PESCA E ACQUACOLTURA: LE DUE FACCE DELLA STESSA MEDAGLIA
Negli ultimi anni abbiamo raccontato un’infinità di storie sull’insostenibilità
degli allevamenti di pesce, in particolare con i due documentari:
* Until the End of the World (60’)
* Dying Lochs (13’)
Oggi che parliamo di pesca, vediamo in modo chiaro che le due industrie sono due
facce della stessa medaglia.
Ad oggi circa il 70 per cento delle specie nel Mediterraneo è sovrapescato o
pescato ai limiti massimi di sostenibilità. Per far fronte a questa pesca, le
istituzioni promuovono la creazione di allevamenti di trote, spigole e orate,
fingendo di ignorare che si tratta di specie carnivore che consumano più pesce
di quanto ne producano, di fatto delocalizzando il problema della sovrapesca in
altre parti del mondo, come l’Africa Occidentale o il Sud America.
■ ■ ■ ■ ■ ■ ■
Compito A
Per favore, ricopia fedelmente le voci dalla riga che contiene "Владимир Кудрицкий заявил, что атаки армии" fino all'ultima riga delle voci, entrambe incluse, senza riportare le immagini.
■ ■ ■ ■ ■ ■ ■
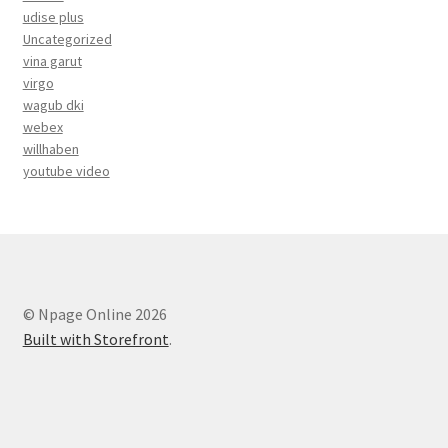
udise plus
Uncategorized
vina garut
virgo
wagub dki
webex
willhaben
youtube video
© Npage Online 2026
Built with Storefront
.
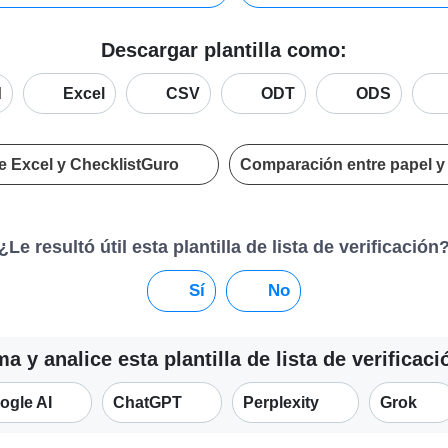
Descargar plantilla como:
d
Excel
CSV
ODT
ODS
e Excel y ChecklistGuro
Comparación entre papel y
¿Le resultó útil esta plantilla de lista de verificación
Sí
No
 y analice esta plantilla de lista de verificac
ogle AI
ChatGPT
Perplexity
Grok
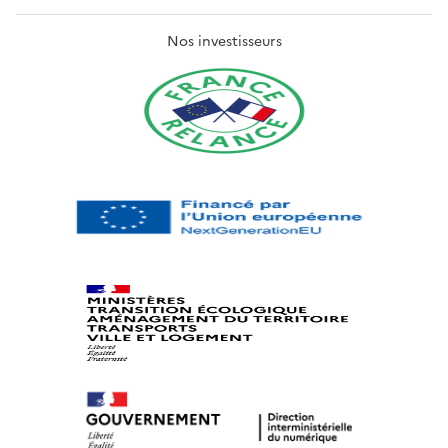
Nos investisseurs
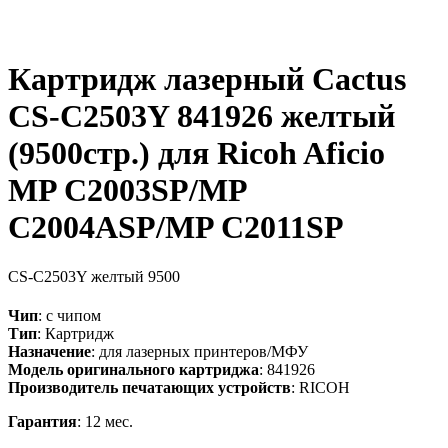
Картридж лазерный Cactus
CS-C2503Y 841926 желтый
(9500стр.) для Ricoh Aficio
MP C2003SP/MP
C2004ASP/MP C2011SP
CS-C2503Y
желтый
9500
Чип
: с чипом
Тип
: Картридж
Назначение
: для лазерных принтеров/МФУ
Модель оригинального картриджа
: 841926
Производитель печатающих устройств
: RICOH
Гарантия
: 12 мес.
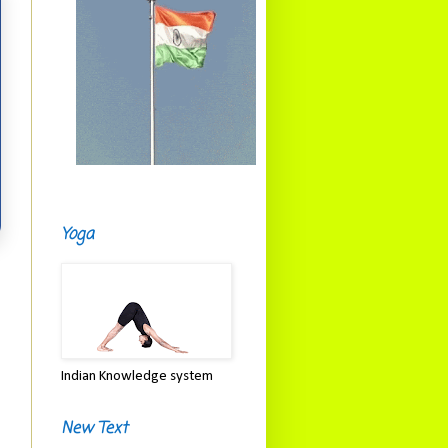
Yoga
Indian Knowledge system
New Text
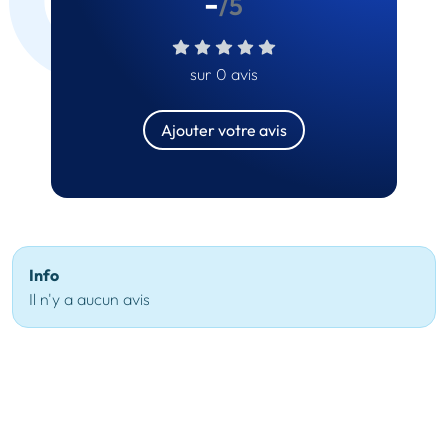
-
/5
sur 0 avis
Ajouter votre avis
Info
Il n'y a aucun avis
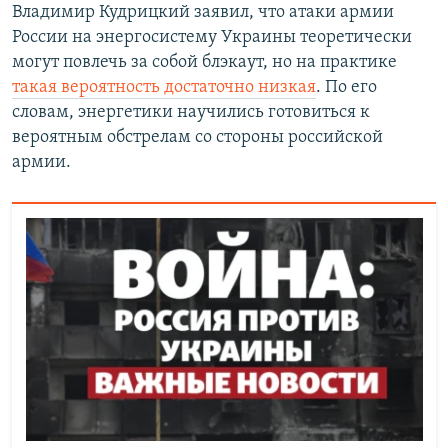
Владимир Кудрицкий заявил, что атаки армии
России на энергосистему Украины теоретически
могут повлечь за собой блэкаут, но на практике
такая вероятность достаточно низкая
. По его
словам, энергетики научились готовиться к
вероятным обстрелам со стороны российской
армии.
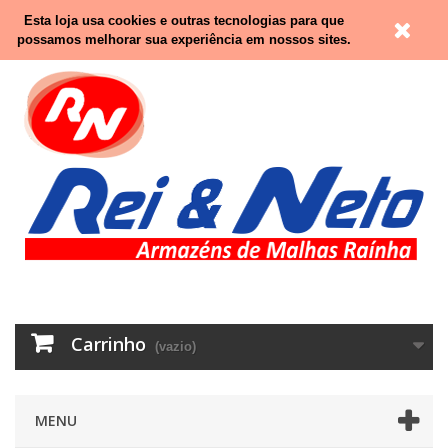
Contacte-nos
Entrar
Esta loja usa cookies e outras tecnologias para que
possamos melhorar sua experiência em nossos sites.
Carrinho
(vazio)
MENU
■ ■ ■ ■ ■ ■ ■
Compito B
Riscrivi il brano sulla pesca da "Ad oggi circa" fino a "il Sud America." compreso, mettendo "Adriatico" al posto di "Mediterraneo".

Risultato A
Владимир Кудрицкий заявил, что атаки армии
России на энергосистему Украины теоретически
могут повлечь за собой блэкаут, но на практике
такая вероятность достаточно низкая
. По его
словам, энергетики научились готовиться к
вероятным обстрелам со стороны российской
армии.
Contacte-nos
Entrar
Esta loja usa cookies e outras tecnologias para que
possamos melhorar sua experiência em nossos sites.
Carrinho
(vazio)
MENU

Risultato B
Ad oggi circa il 70 per cento delle specie nel Adriatico è sovrapescato o
pescato ai limiti massimi di sostenibilità. Per far fronte a questa pesca, le
istituzioni promuovono la creazione di allevamenti di trote, spigole e orate,
fingendo di ignorare che si tratta di specie carnivore che consumano più pesce
di quanto ne producano, di fatto delocalizzando il problema della sovrapesca in
altre parti del mondo, come l’Africa Occidentale o il Sud America.